◆ About this exercise ◆
Nothing in the records may be left out or altered; reproduce them all exactly.

+ + + + +

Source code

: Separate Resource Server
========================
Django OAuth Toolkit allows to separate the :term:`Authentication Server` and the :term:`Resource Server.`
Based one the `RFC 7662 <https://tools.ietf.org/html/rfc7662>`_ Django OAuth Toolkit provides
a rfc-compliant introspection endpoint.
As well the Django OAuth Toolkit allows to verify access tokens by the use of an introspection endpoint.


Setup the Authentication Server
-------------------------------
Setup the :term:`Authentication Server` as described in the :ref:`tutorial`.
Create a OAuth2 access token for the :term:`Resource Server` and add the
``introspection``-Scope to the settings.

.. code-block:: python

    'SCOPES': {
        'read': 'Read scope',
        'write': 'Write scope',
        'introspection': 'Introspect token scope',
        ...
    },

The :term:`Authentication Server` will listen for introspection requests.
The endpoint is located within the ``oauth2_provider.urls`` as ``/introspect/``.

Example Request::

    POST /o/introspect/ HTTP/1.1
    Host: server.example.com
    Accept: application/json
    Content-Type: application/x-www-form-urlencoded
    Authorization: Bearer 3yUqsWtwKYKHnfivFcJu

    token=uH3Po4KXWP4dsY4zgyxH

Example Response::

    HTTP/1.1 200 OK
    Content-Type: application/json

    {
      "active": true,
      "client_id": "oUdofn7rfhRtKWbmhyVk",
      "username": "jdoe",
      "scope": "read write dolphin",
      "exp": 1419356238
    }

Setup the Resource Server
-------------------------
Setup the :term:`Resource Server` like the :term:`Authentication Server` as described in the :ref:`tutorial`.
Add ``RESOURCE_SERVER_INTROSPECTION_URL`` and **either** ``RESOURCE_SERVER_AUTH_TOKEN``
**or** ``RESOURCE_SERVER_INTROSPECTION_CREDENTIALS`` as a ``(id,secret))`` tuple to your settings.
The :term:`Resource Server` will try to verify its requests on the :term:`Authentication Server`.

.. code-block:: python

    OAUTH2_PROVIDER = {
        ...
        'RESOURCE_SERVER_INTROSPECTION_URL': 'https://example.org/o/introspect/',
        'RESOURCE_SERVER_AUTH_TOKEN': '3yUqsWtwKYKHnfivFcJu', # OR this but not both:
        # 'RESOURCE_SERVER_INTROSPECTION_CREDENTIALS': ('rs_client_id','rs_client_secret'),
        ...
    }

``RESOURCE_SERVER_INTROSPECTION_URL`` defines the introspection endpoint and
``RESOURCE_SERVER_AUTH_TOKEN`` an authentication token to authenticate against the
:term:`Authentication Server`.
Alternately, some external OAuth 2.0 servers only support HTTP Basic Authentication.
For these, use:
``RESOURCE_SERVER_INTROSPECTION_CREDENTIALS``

+ + + + +

◆ Exercise result ◆
Source code

: Separate Resource Server
========================
Django OAuth Toolkit allows to separate the :term:`Authentication Server` and the :term:`Resource Server.`
Based one the `RFC 7662 <https://tools.ietf.org/html/rfc7662>`_ Django OAuth Toolkit provides
a rfc-compliant introspection endpoint.
As well the Django OAuth Toolkit allows to verify access tokens by the use of an introspection endpoint.


Setup the Authentication Server
-------------------------------
Setup the :term:`Authentication Server` as described in the :ref:`tutorial`.
Create a OAuth2 access token for the :term:`Resource Server` and add the
``introspection``-Scope to the settings.

.. code-block:: python

    'SCOPES': {
        'read': 'Read scope',
        'write': 'Write scope',
        'introspection': 'Introspect token scope',
        ...
    },

The :term:`Authentication Server` will listen for introspection requests.
The endpoint is located within the ``oauth2_provider.urls`` as ``/introspect/``.

Example Request::

    POST /o/introspect/ HTTP/1.1
    Host: server.example.com
    Accept: application/json
    Content-Type: application/x-www-form-urlencoded
    Authorization: Bearer 3yUqsWtwKYKHnfivFcJu

    token=uH3Po4KXWP4dsY4zgyxH

Example Response::

    HTTP/1.1 200 OK
    Content-Type: application/json

    {
      "active": true,
      "client_id": "oUdofn7rfhRtKWbmhyVk",
      "username": "jdoe",
      "scope": "read write dolphin",
      "exp": 1419356238
    }

Setup the Resource Server
-------------------------
Setup the :term:`Resource Server` like the :term:`Authentication Server` as described in the :ref:`tutorial`.
Add ``RESOURCE_SERVER_INTROSPECTION_URL`` and **either** ``RESOURCE_SERVER_AUTH_TOKEN``
**or** ``RESOURCE_SERVER_INTROSPECTION_CREDENTIALS`` as a ``(id,secret))`` tuple to your settings.
The :term:`Resource Server` will try to verify its requests on the :term:`Authentication Server`.

.. code-block:: python

    OAUTH2_PROVIDER = {
        ...
        'RESOURCE_SERVER_INTROSPECTION_URL': 'https://example.org/o/introspect/',
        'RESOURCE_SERVER_AUTH_TOKEN': '3yUqsWtwKYKHnfivFcJu', # OR this but not both:
        # 'RESOURCE_SERVER_INTROSPECTION_CREDENTIALS': ('rs_client_id','rs_client_secret'),
        ...
    }

``RESOURCE_SERVER_INTROSPECTION_URL`` defines the introspection endpoint and
``RESOURCE_SERVER_AUTH_TOKEN`` an authentication token to authenticate against the
:term:`Authentication Server`.
Alternately, some external OAuth 2.0 servers only support HTTP Basic Authentication.
For these, use:
``RESOURCE_SERVER_INTROSPECTION_CREDENTIALS``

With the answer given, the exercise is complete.